__Aim of the task__: Rewrite the records below, substituting "group" for "category" and leaving everything else unchanged. Leave the pictures out of your version.

Source records:
——

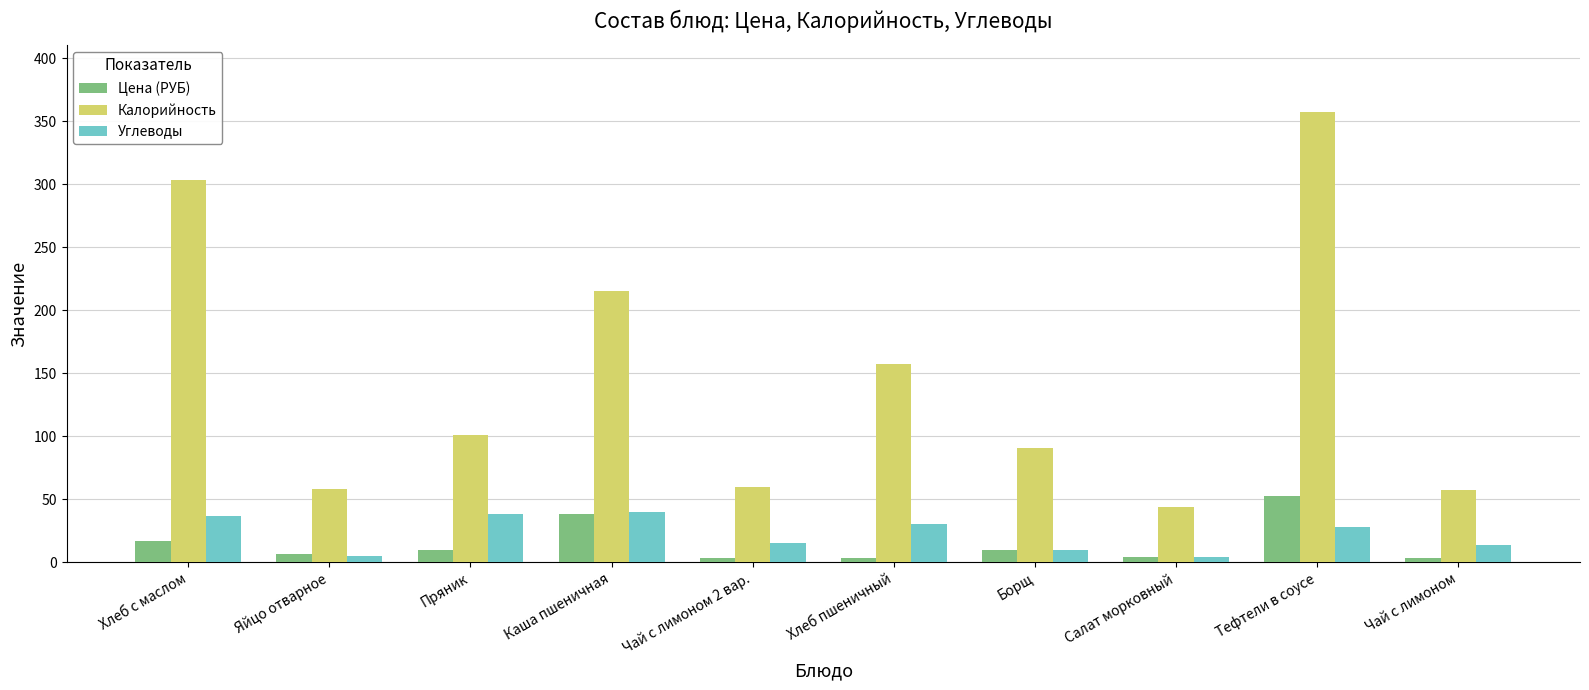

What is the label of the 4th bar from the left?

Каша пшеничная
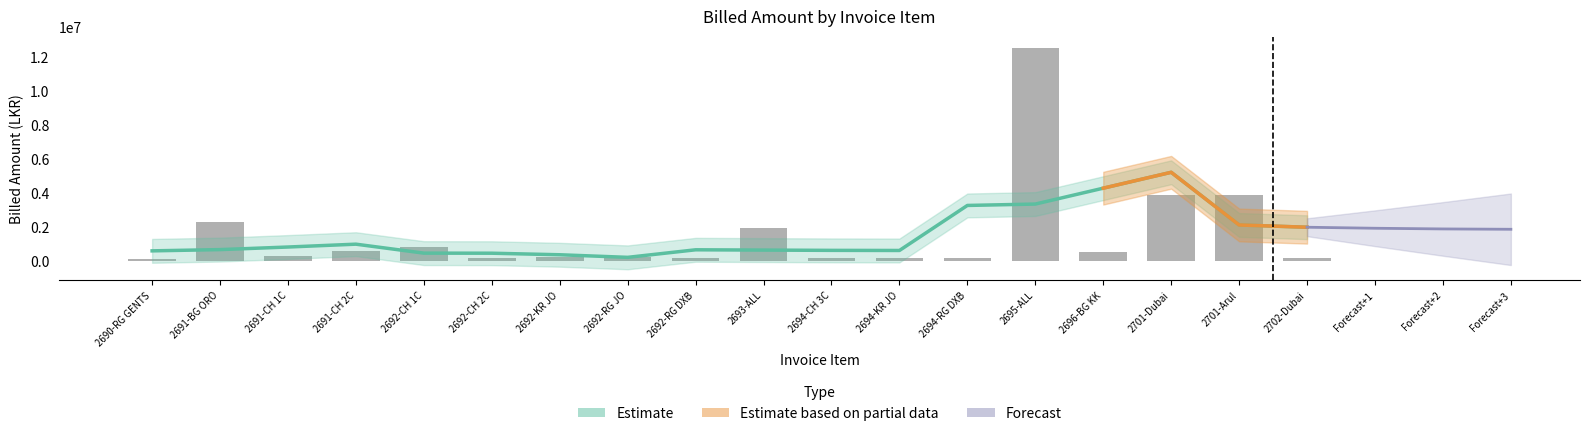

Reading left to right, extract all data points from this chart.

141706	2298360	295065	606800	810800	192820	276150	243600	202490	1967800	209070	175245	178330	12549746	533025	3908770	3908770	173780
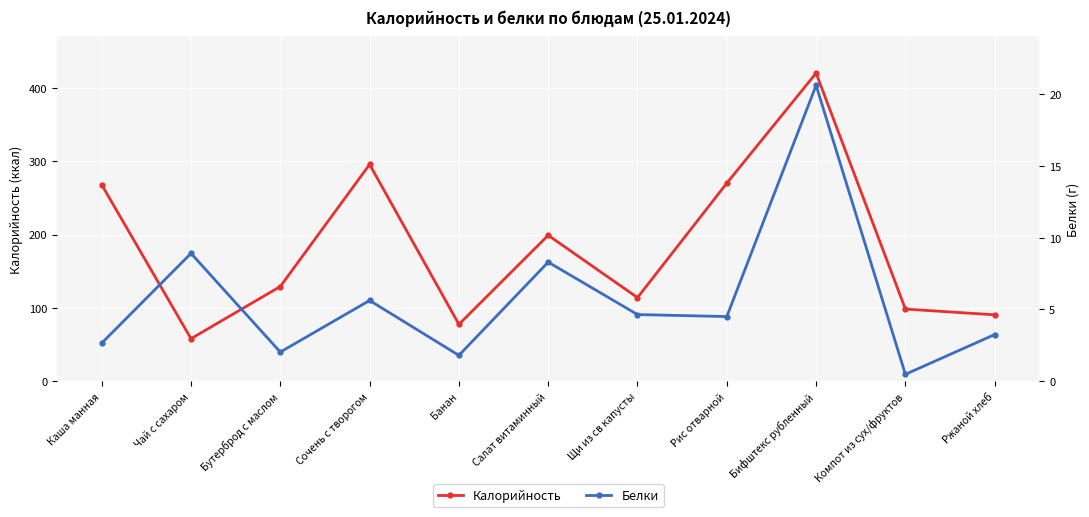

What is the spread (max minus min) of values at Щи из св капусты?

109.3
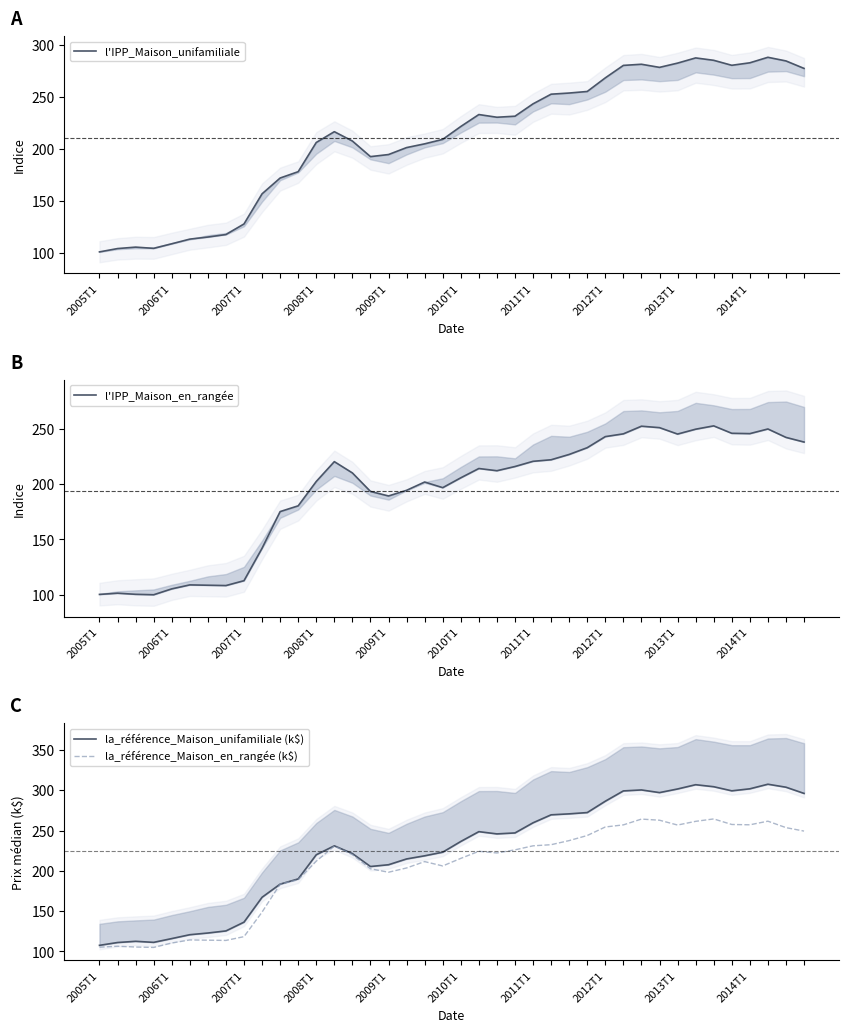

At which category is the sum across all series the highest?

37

——

__Answer for the task__:
What is the label of the 4th bar from the left?

Каша пшеничная

Reading left to right, extract all data points from this chart.

141706	2298360	295065	606800	810800	192820	276150	243600	202490	1967800	209070	175245	178330	12549746	533025	3908770	3908770	173780

What is the spread (max minus min) of values at Щи из св капусты?

109.3

At which group is the sum across all series the highest?

37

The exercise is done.